In ospedale da Hitchens
Lo scrittore Ian McEwan racconta le ultime visite all'amico morto la settimana scorsa
Repubblica traduce oggi il ricordo del giornalista Christopher Hitchens – morto giovedì scorso – scritto dal suo amico romanziere Ian McEwan per il New York Times di domenica.
Il posto dove ha trascorso le ultime settimane della sua vita ha poco a che fare con i libri. Ma Christopher Hitchens ne ha fatto qualcosa di suo. Il Medical Center di Houston, vicino al centro della città, è un assembramento di torri, un po´ come La Défense di Parigi o la City di Londra. Qualcosa come un comprensorio finanziario ove la moneta corrente è la malattia.

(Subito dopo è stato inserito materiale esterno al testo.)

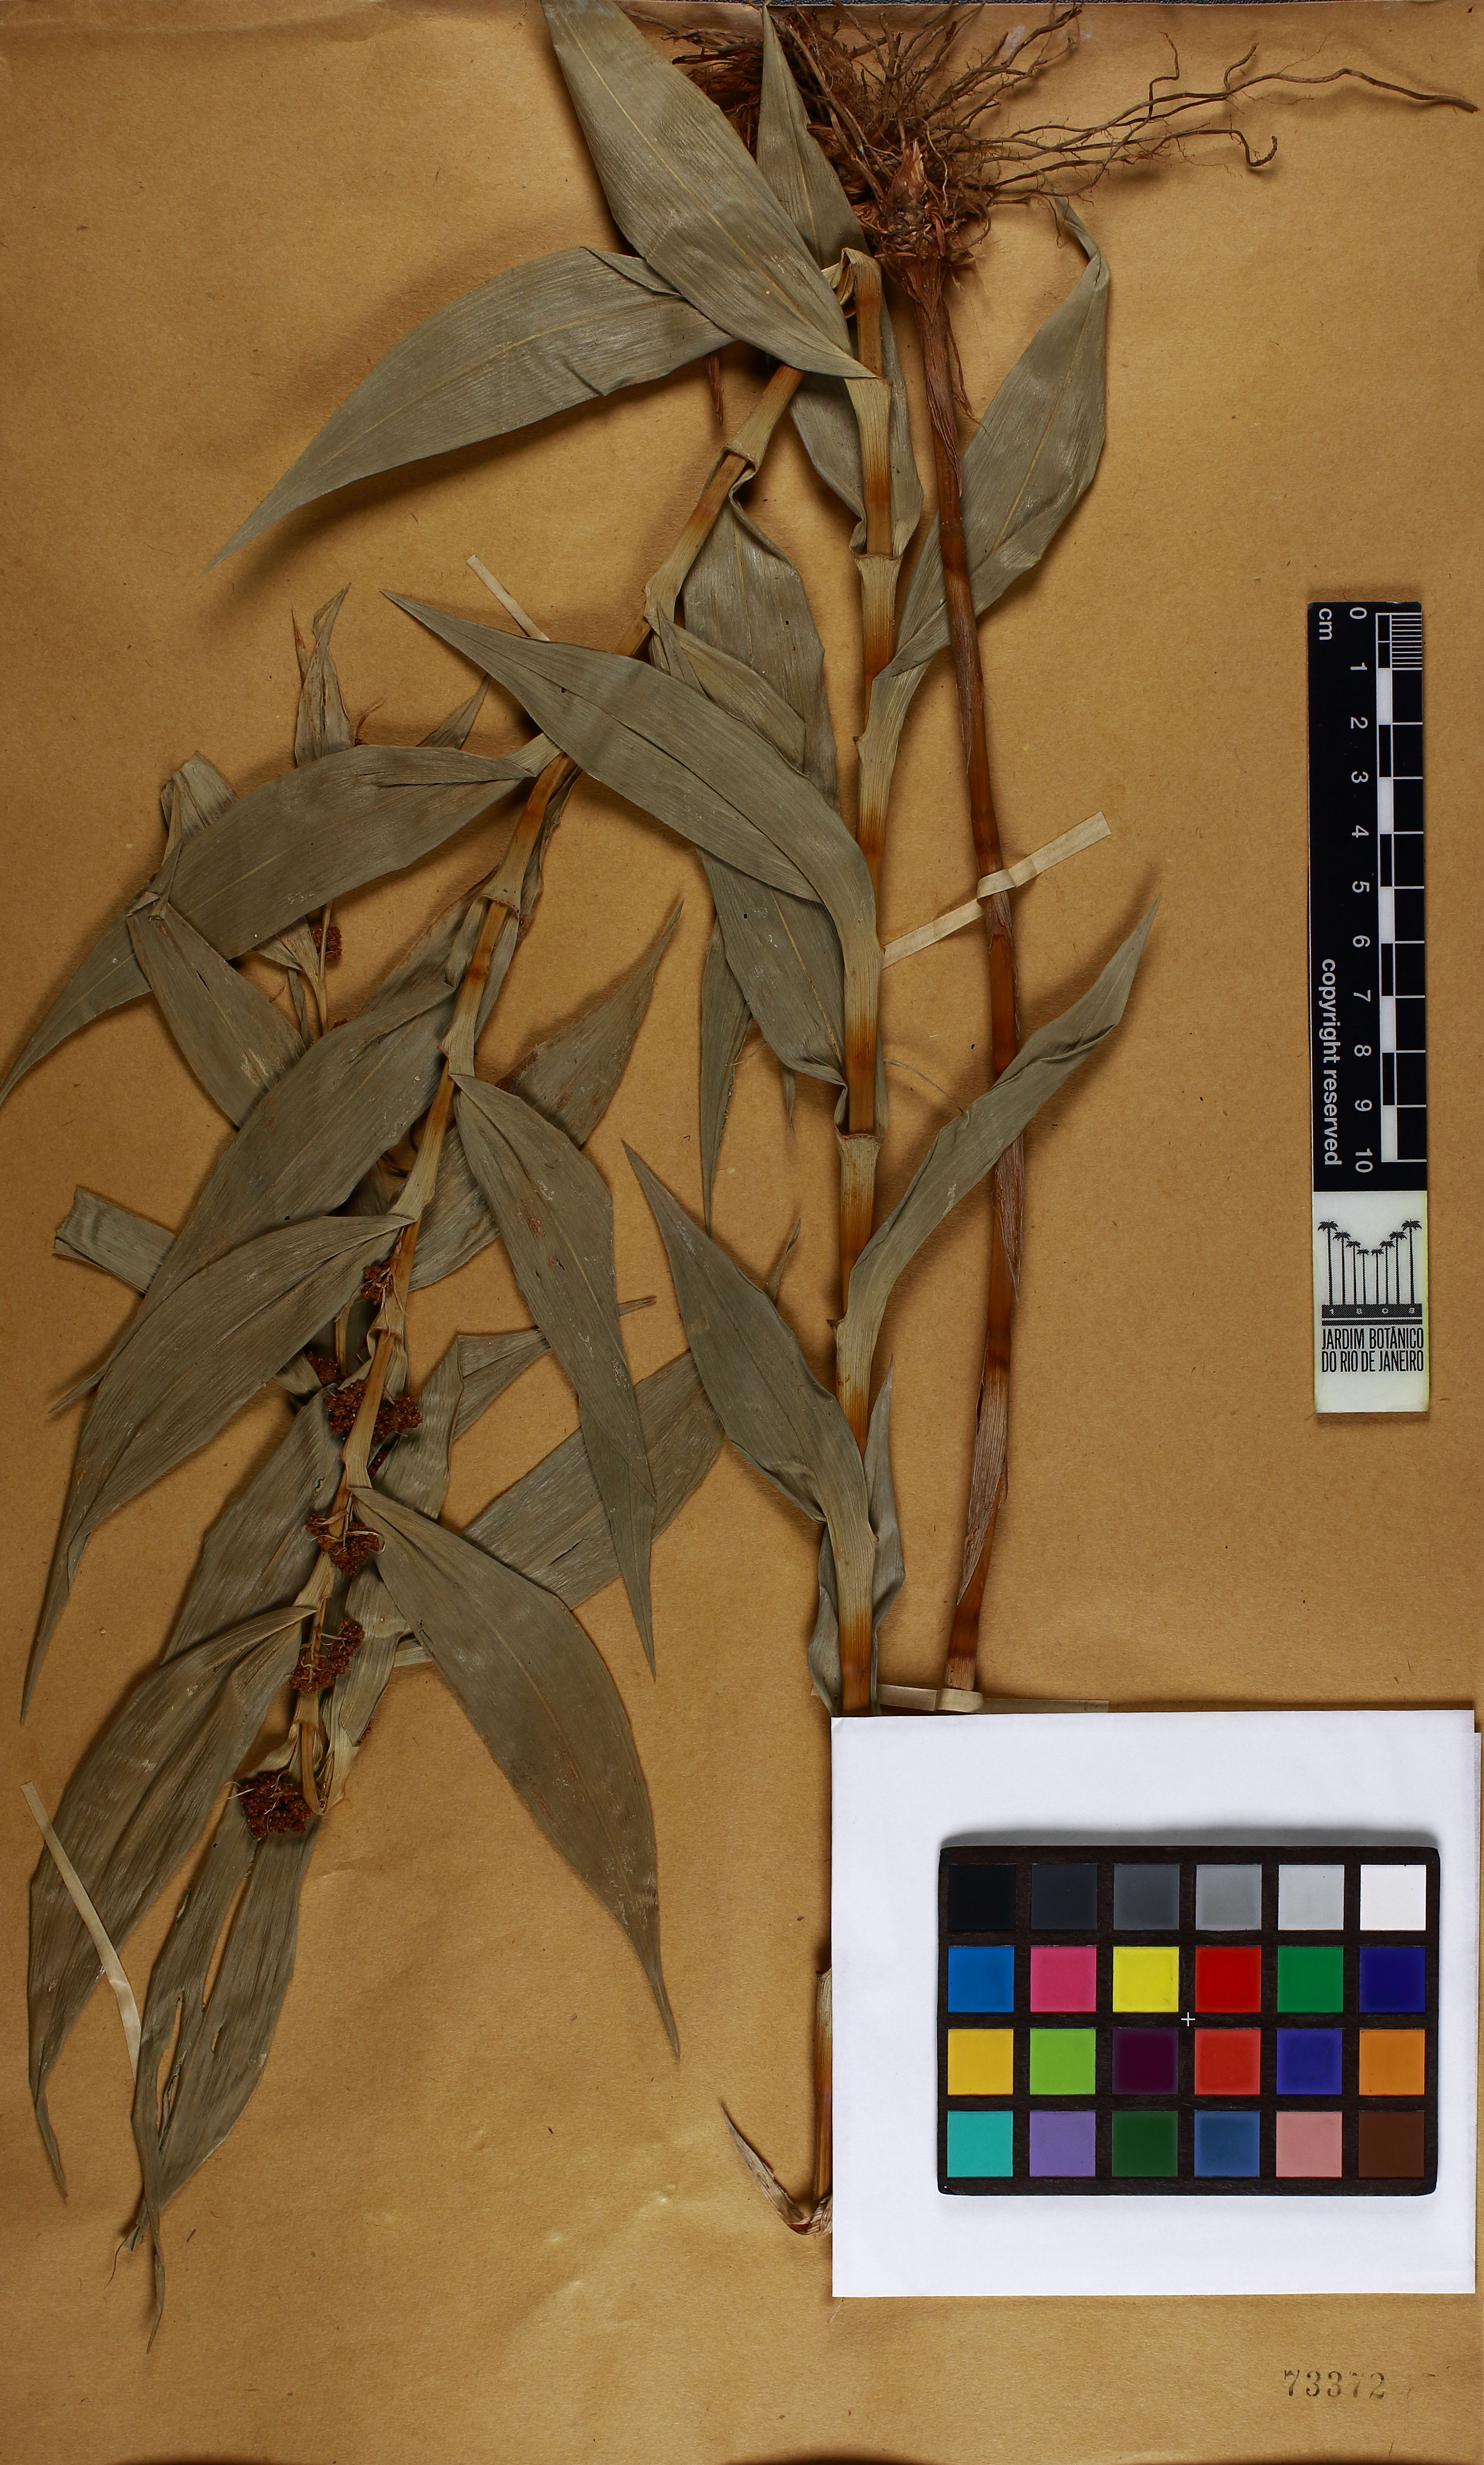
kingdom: Plantae
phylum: Tracheophyta
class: Liliopsida
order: Poales
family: Cyperaceae
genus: Rhynchospora
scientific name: Rhynchospora Pleurostachys ulei
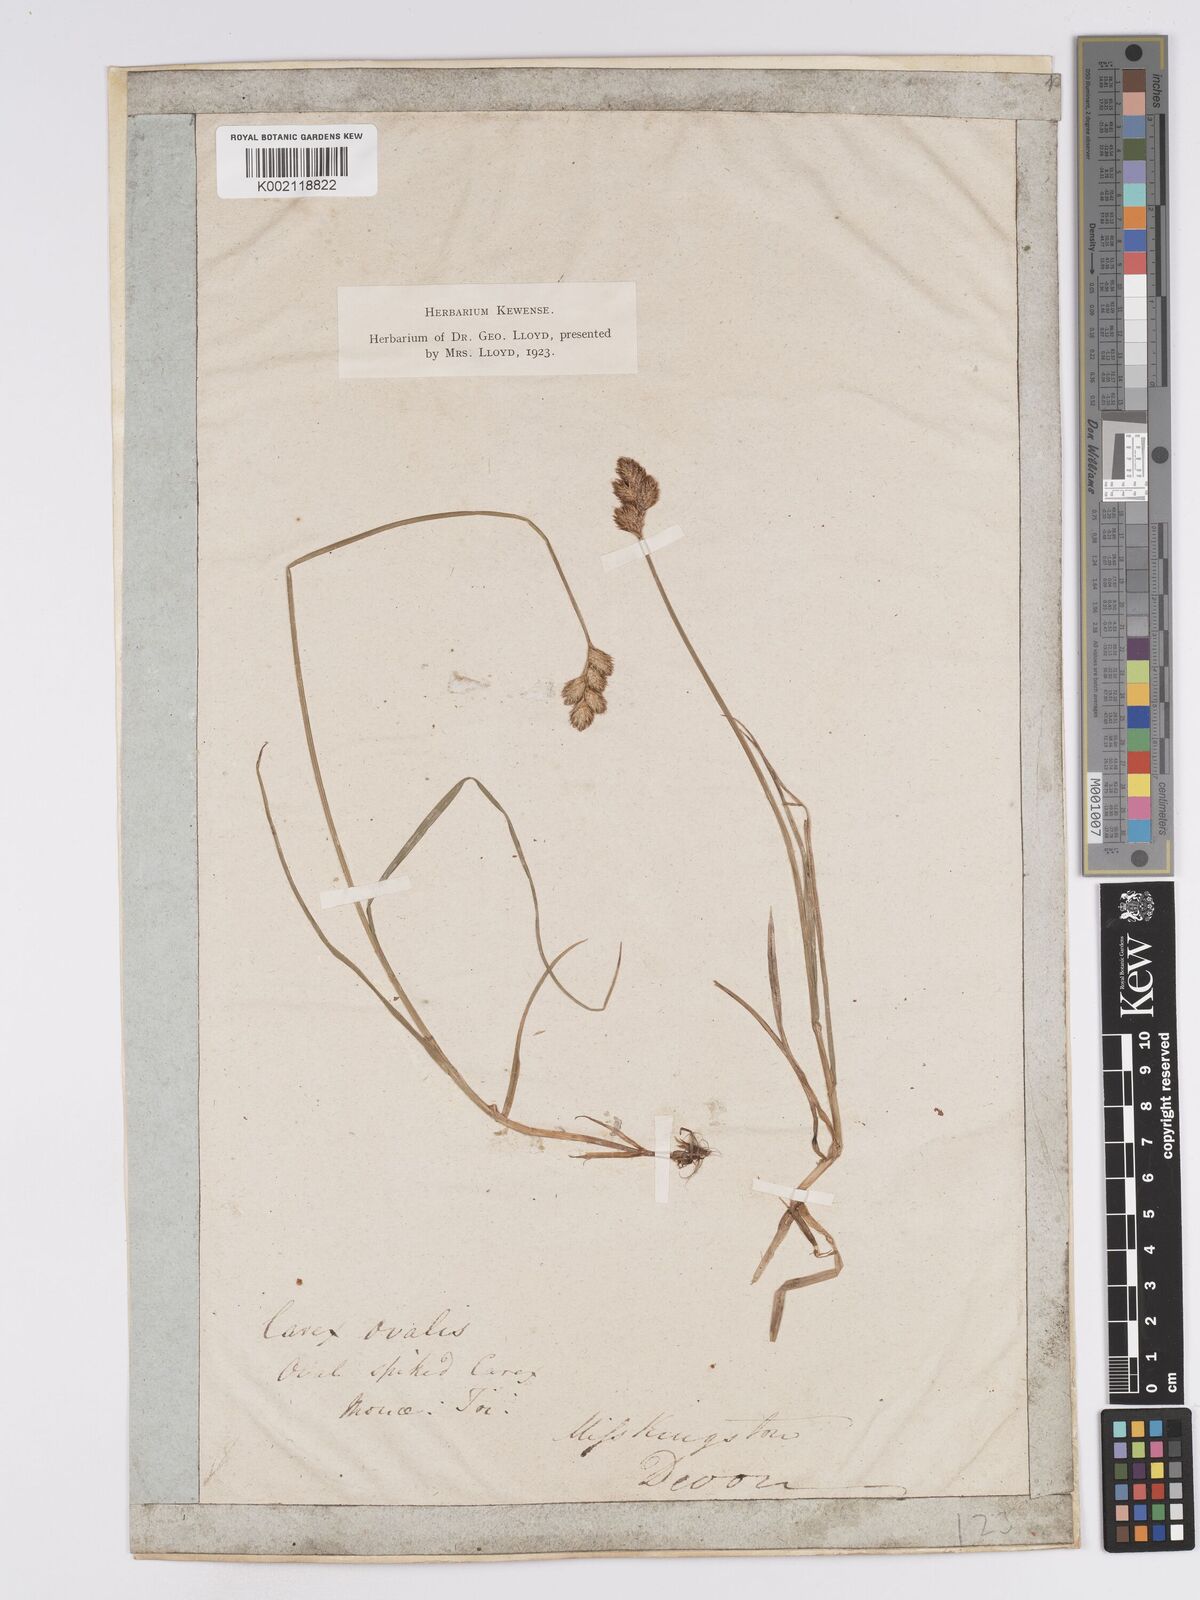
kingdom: Plantae
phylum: Tracheophyta
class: Liliopsida
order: Poales
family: Cyperaceae
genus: Carex
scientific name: Carex leporina
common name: Oval sedge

È un complesso che concentra competenze mediche e tecnologiche di altissimo livello mondiale. La più alta delle sue torri è la negazione di un possibile dio benigno: la scritta al neon che la sovrasta indica il reparto di oncologia pediatrica. Questo «dirupo tagliato netto» – come Larkin descrive in un suo poema la torre di un ospedale – si innalza proprio di fronte all´edificio del reparto di Christopher, un po´ meno alto, riservato agli adulti.
Non c´è mai stato un malato più facile da visitare in un ospedale. Non voleva né uva né fiori, solo conversazione e presenza. I silenzi erano tutti utili. Gli piaceva trovarmi ancora lì quando riapriva gli occhi dopo uno dei suoi frequenti momenti di torpore, indotti dalla morfina. La sua malattia non lo interessava. Non ne voleva parlare.